In launching the service, Apple is taking yet another bold step in securing a major role for itself in the future of digital media. Until now, Apple has invited media companies such as Netflix or Hulu, another video service, to create applications for its devices without taking a financial cut.
Across the media business, there has long been some concern about turning over too much power to Apple, with the lessons of the music industry still fresh in many executives' minds.
Whether Apple's new rules will drive media companies to concentrate more on developing apps for alternative tablets and smartphones, such as those powered by Google Inc's less restrictive mobile operating system, remains to be seen.
"This is Apple flexing its muscles and trying to leverage not just the strength of the iPad and application environment, but also iTunes payment ecosystem," said Oppenheimer analyst Yair Reiner. "Over time this risks angering content developers and application developers and pushing them a bit to find other solutions."
Apple will give publishers until June 30 to comply with the new rules.
The subscription service is a major break from the previous practice of "newsstand sales" under which each issue of a magazine, for instance, would be bought separately. Apple also takes a cut of sales fee in those cases.

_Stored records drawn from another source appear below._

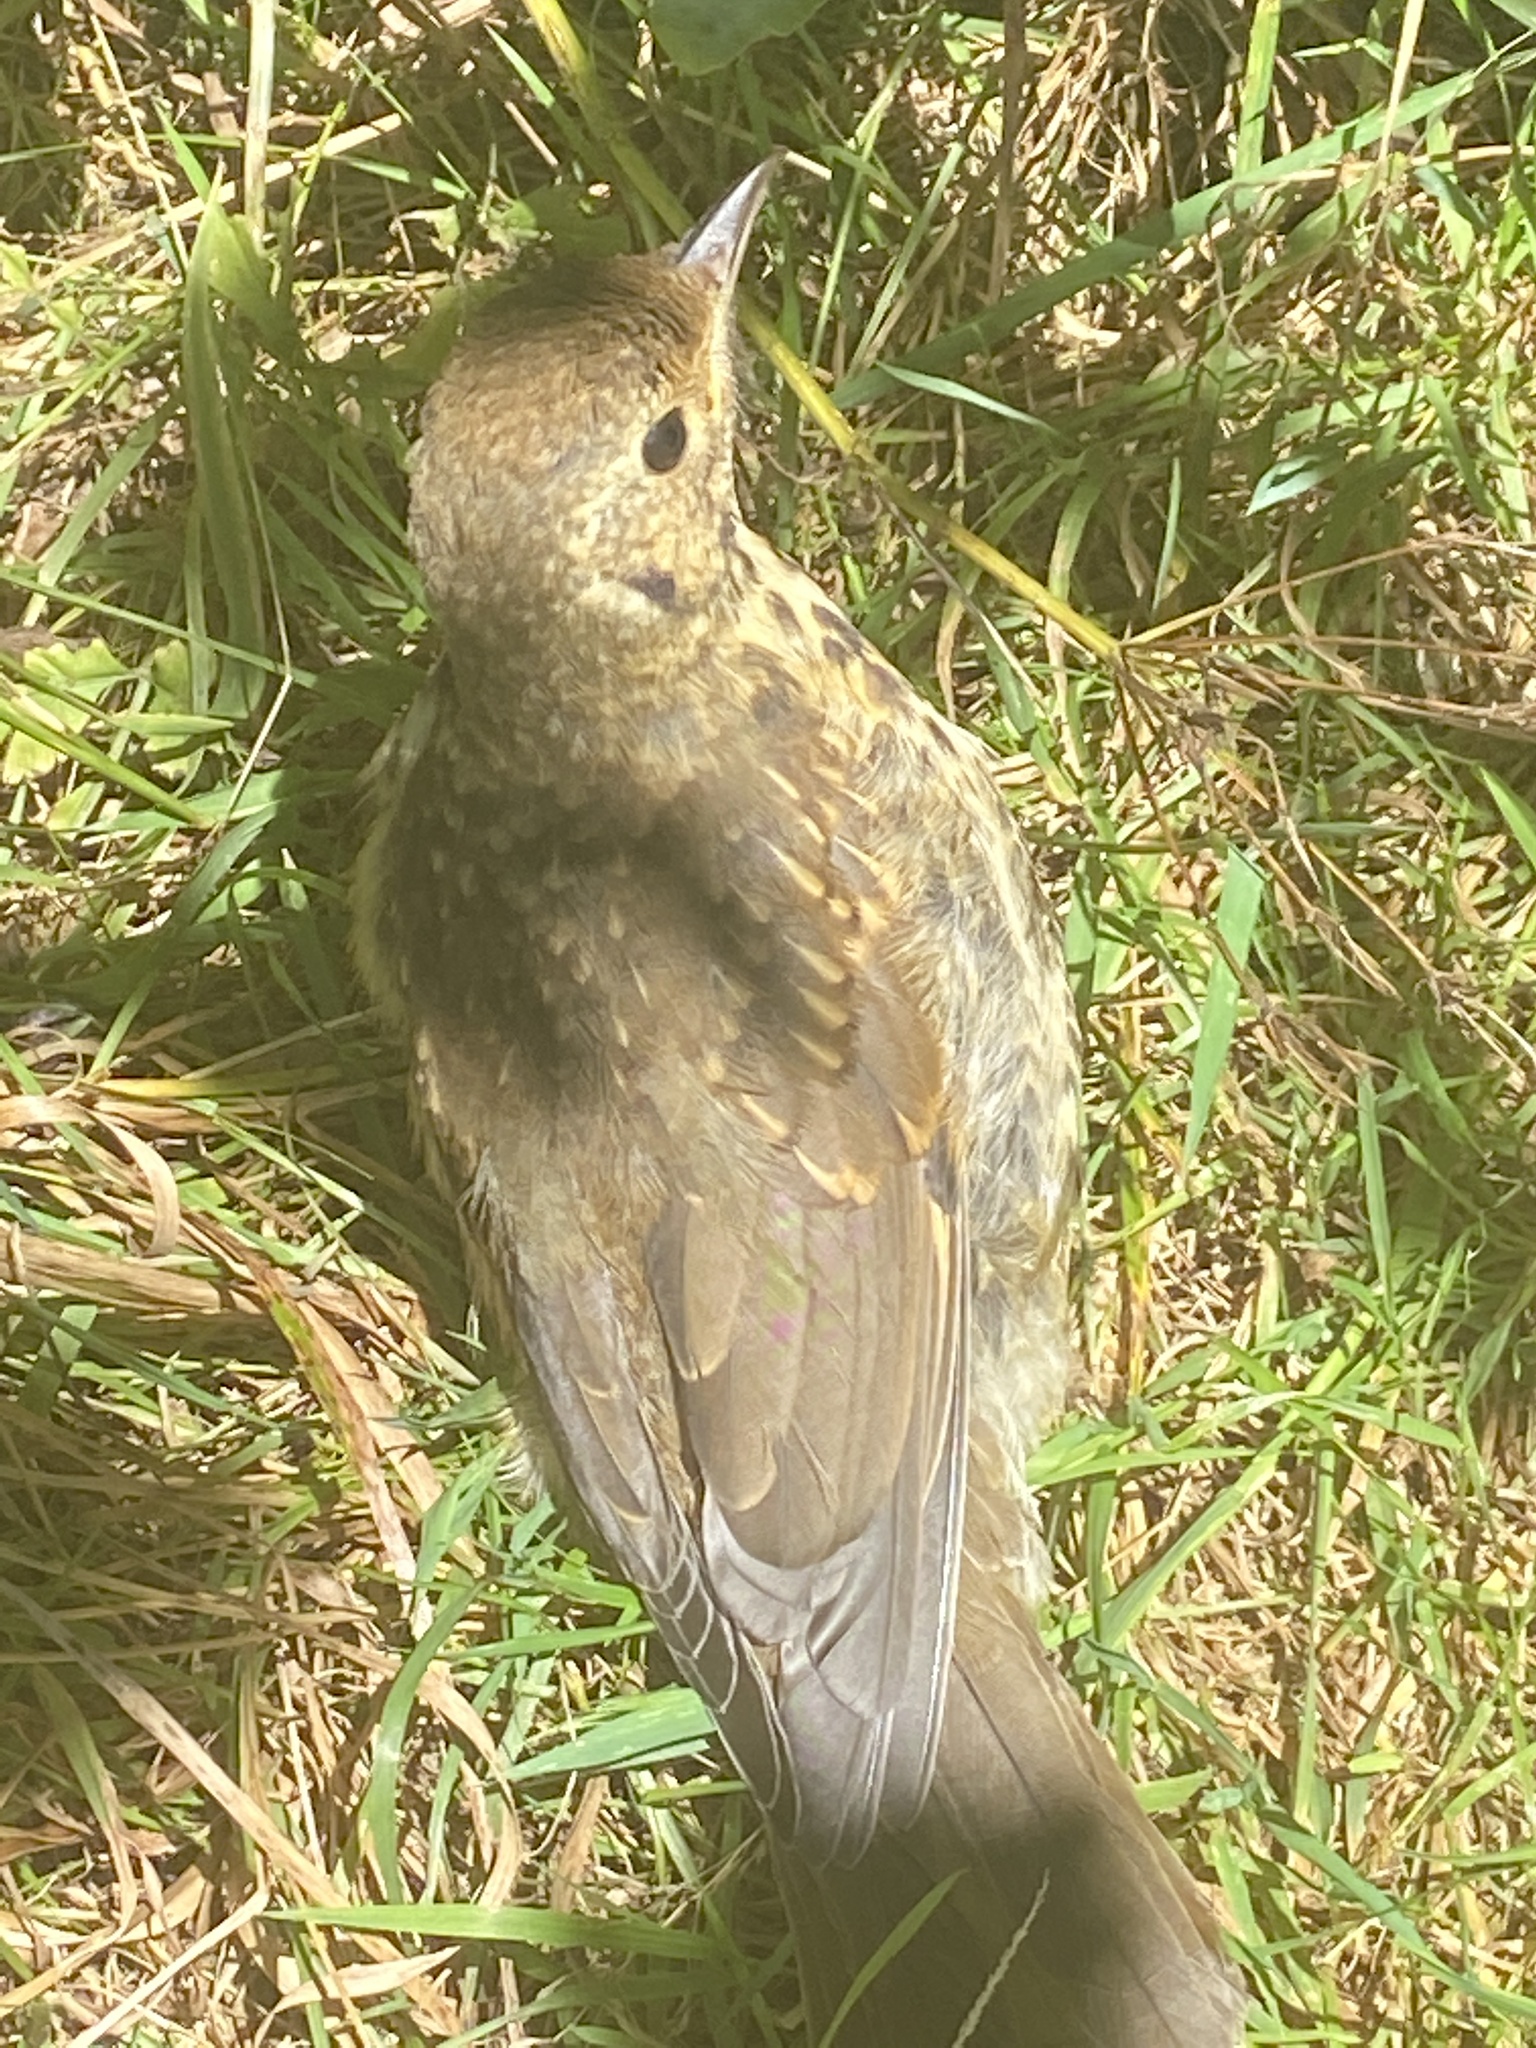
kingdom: Animalia
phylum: Chordata
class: Aves
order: Passeriformes
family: Turdidae
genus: Turdus
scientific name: Turdus philomelos
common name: Song thrush
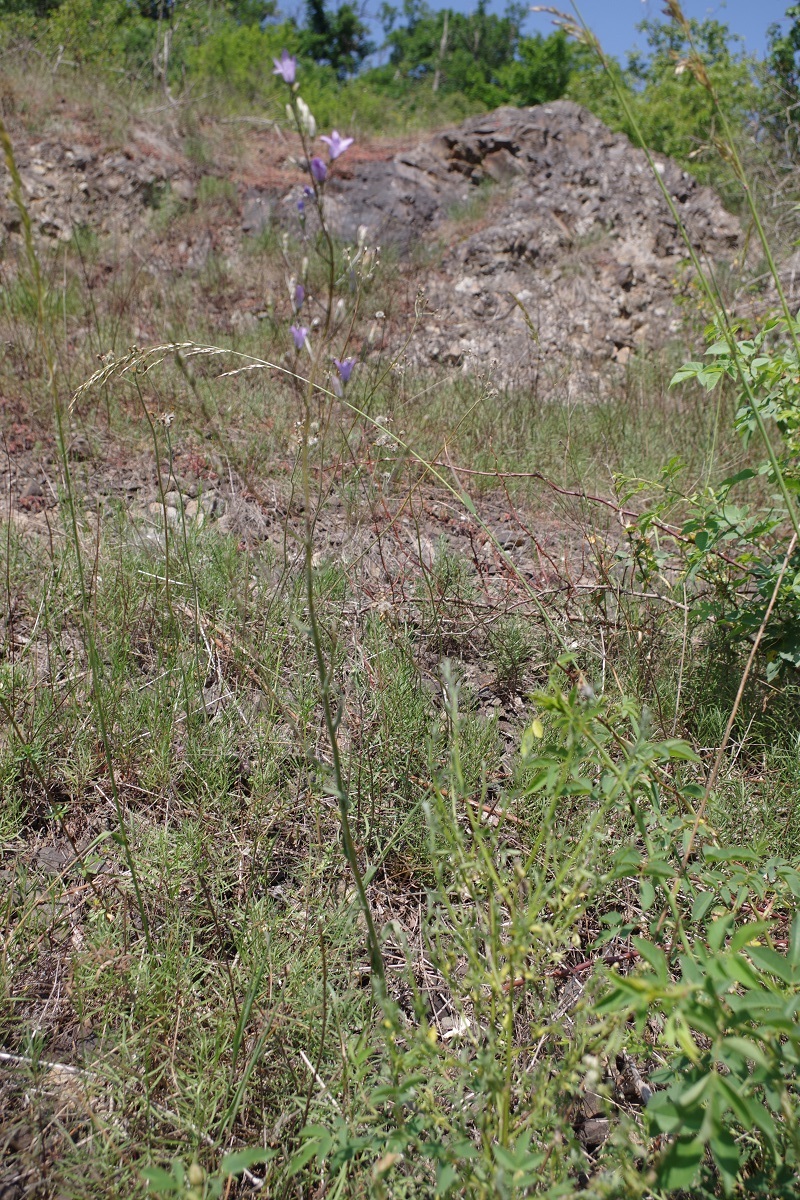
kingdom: Plantae
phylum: Tracheophyta
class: Magnoliopsida
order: Asterales
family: Campanulaceae
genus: Campanula
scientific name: Campanula rapunculus
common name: Rampion bellflower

"When Apple brings a new subscriber to the app, Apple earns a 30 percent share; when the publisher brings an existing or new subscriber to the app, the publisher keeps 100 percent and Apple earns nothing," Apple Chief Executive Steve Jobs said in a prepared statement. Jobs is currently on leave.
Not every media company has as much to lose under Apple's plan. Newspaper and magazine companies are betting that the simplicity of Apple's system will help boost flagging sales, offsetting any losses they may suffer by sharing revenue.
The New York Times currently has a free iPad app in the iTunes store though it is only a selection of articles and content. That could change shortly when the newspaper plans to start charging for some of its content at its flagship site NYTimes.com and for its apps.
"We are working with Apple to understand how this impacts our plans, if at all," said New York Times spokeswoman Eileen Murphy.
For newspaper and magazine companies, one of the main sticking points in working out agreements for a subscription service has been the question of customer data. Apple's current plan will allow customers to decide how much information to supply publishers when they sign up for subscriptions.
How that information is be used will then be decided by the publishers -- who are particularly protective of subscriber data such as names, addresses and credit cards because it helps them court advertisers and market new products to existing readers.
Magazine and newspaper publishers are working with other tablet devices and smartphone makers. For instance, Sports Illustrated, which is published under Time Warner Inc's magazine division Time Inc, recently unveiled an "all access" subscription program for Google's Android-operated tablet computers and smartphones.
The decision to broadly introduce a subscription service comes just weeks after Apple teamed up with News Corp to launch The Daily, which was the first subscription product available through Apple's iTunes store.
Netflix shares fell $6.99, or 2.8 percent, to $240.57. Apple's shares fell 30 cents to $358.88.